Manhattan Murmures, de Giacomo Bevilacqua, paraîtra le 27 septembre aux éditions Glénat (20 euros).

Slam

Pour des raisons bien à elles, Jennifer et Maise, deux vingtenaires provenant d’horizons différents, se retrouvent à auditionner pour rejoindre une team de roller derby 100 % féminine. Après quelques ratés çà et là et avoir accumulé les hématomes, les deux voient leur amitié naissante commencer à se fracturer au moment où elles intègrent des équipes rivales. Tiraillées entre le soutien qu’elles s’apportent et l’esprit de compétition, elles vont devoir mettre du leur si elles veulent rester proches.
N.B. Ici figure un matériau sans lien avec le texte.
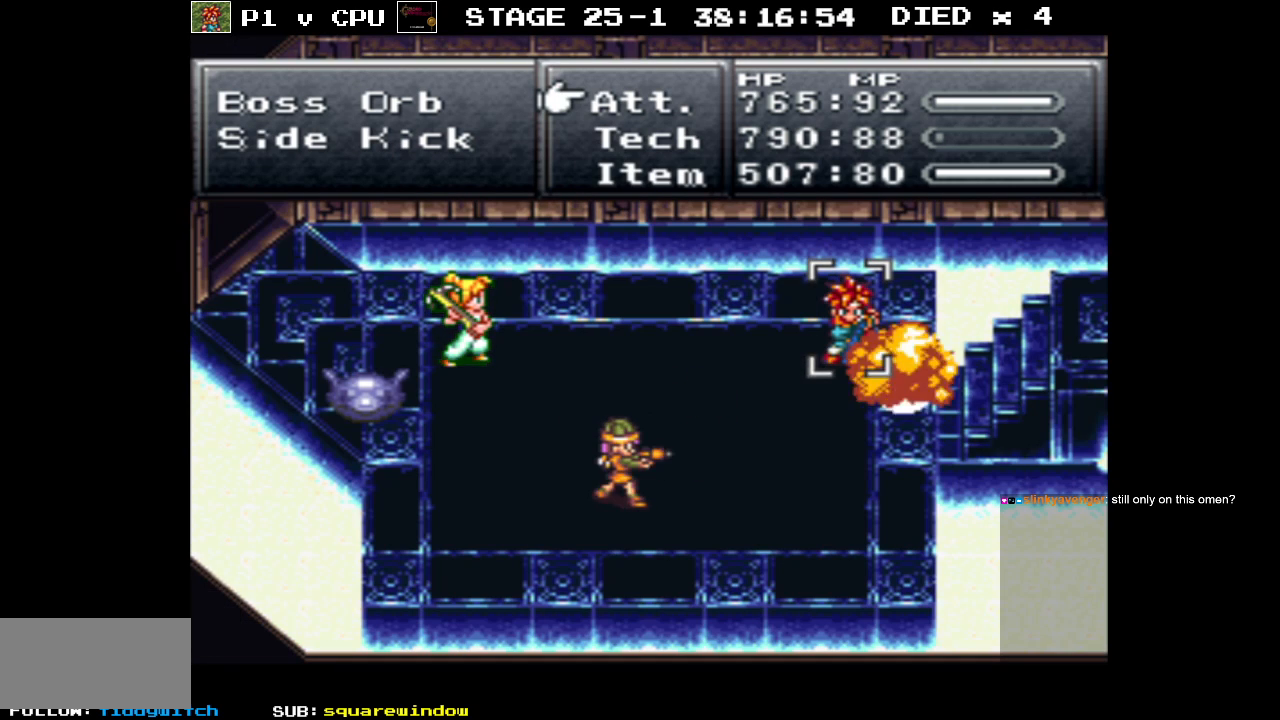
{"buttons": [], "events": []}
Au-delà de son duo d’héroïnes, ce premier volume nous présente une petite galerie de bastonneuses à roulettes toutes aussi atypiques les unes que les autres. Plus qu’une introduction graphique au monde du roller derby, ce comics importé des US prend le temps de creuser plus en profondeur ses personnages via des flash-back intimistes. Slam est en outre sublimé par les dessins léchés et hypercolorés de Veronica Fish, à qui l’on doit les premières pages d’Archie − le comics ayant inspiré la série pour ados Riverdale. Attention, cela dit, Slam n’étant pas (encore) traduit en français, il ravira uniquement les anglophones.

Slam, tome 1, de Pamela Ribon, Veronica Fish et Brittany Peer, est paru le 7 septembre dernier aux éditions BOOM ! Studios (13,27 euros sur Amazon).